_Okuma Parçası_.
%%

Süleyman Nazîf’in o meşhûr Dâü’s-sıla şiiri:
“Bu şeb de cûşîş-i yâdınla ağladım durdum,
Gel ey kerîme-i târîh olan güzel yurdum.”
mısrâlarıyla başlar. Malta sürgününde kaleme alınan bu şiirde, adına yaraşır harârette bir vatan hasreti tüter. En çok da, “kerîme-i târîh” terkîbine teksîf edilmiş “güzel yurt” hasletleri ön plâna çıkar. Bugünkü dille “Târîhin Kızı” demek olan “kerîme-i târîh”, şâirâne olduğu kadar, hakîkate de uygun düşen bir kelime grubudur. Çünkü Türk’ün yurdu, itirâz kabûl etmeyecek bir sarahatle, “Târîhin Kızı”dır.
Bu isim tamlamasında geçen “kız” kelimesi, Türkçedeki güzellik, tâzelik, el değmemişlik, nâmus temizliği, ahlâk düzgünlüğü gibi, daha da uzatılabilecek müsbet sıfat ve fiillerin karşılığıdır. Süleyman Nazîf, bu evsâfdaki kızın babası olarak “târîh”i gösteriyor.
Türk milletinin şanlı geçmişinde iki esaslı yurdu, yâni vatanı olmuştur: Türkistan ve Türkiye. Rahmetli Atsız’ın ömür boyu tekrarladığı Türk İli, aslında her iki Türk ana vatanı için de isim olacak asâlettedir.
Merkezî Asya ile Anadolu etrâfında, asırlara göre genişleyip daralan, ama aslîyetini ve özünü aslâ kaybetmeyen Türk yurdu, târîh denilen insan geçmişi hazînesinin en mühim bölümünü teşkîl etmiştir. Dünyâ târîhinin sahîfelerinden Türk yurdunu çıkarın, geriye posa bile olmayan, lüzûmsuz ve de kırıntı tarzında hurda mâlûmât kalacaktır.
Kaba-saba konuşan, el şakalarıyla daha çok hayvan nesline yakınlık gösteren, medeniyetin epeyi uzağında kalmış nâdânların arasına birdenbire hâl, hareket ve duruşuyla nâzik, kibâr, vakûr, genç, nazlı bir kız giriverse, muhakkak o topluluğun bütün tavırları değişir. Enderûnlu Vâsıf’ın dizi dibine oturup, hepsi birden:
“O gül endâm bir âl şâle bürünsün yürüsün,
Ucu gönlüm gibi ardınca sürünsün yürüsün…”
diye serenâda başlamazlar mı? Türk yurdunun Dünyâ târîh sahnesine girişi, böyle bir genç kız salınışıdır.

%%

_Malzeme_.
%%

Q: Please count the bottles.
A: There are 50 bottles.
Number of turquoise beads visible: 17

%%
%%

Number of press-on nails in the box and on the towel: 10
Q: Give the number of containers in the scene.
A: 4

%%
%%

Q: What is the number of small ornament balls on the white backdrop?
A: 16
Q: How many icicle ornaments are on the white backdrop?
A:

%%

_Yapılacaklar_.
1 - Okuma parçasına göre Süleyman Nazîf Dâü’s-sıla şiirini nerede yazmıştır?
2 - Okuma parçasındaki “Süleyman Nazîf, bu evsâfdaki kızın babası olarak “târîh”i gösteriyor.” cümlesini İngilizceye çevirin.
3 - Aşağıdaki ifadeler okuma parçasıyla uyuşuyor mu? Her biri için evet ya da hayır deyin ve parçadan karar verdiren sözleri aynen aktarın.
(a) Türk milletinin iki esaslı yurdu Türkistan ve Türkiye'dir.
(b) Türk yurdu asırlar içinde özünü kaybetmiştir.
(c) "Kerîme-i târîh", bugünkü dille "Târîhin Kızı" demektir.

_Cevaplar_.
1 - Malta sürgününde.

2 - Süleyman Nazîf points to "history" as the father of a girl with these qualities.

3 -
(a) Evet: ‘iki esaslı yurdu, yâni vatanı olmuştur: Türkistan ve Türkiye’
(b) Hayır: ‘aslîyetini ve özünü aslâ kaybetmeyen Türk yurdu’
(c) Evet: ‘Bugünkü dille “Târîhin Kızı” demek olan “kerîme-i târîh”’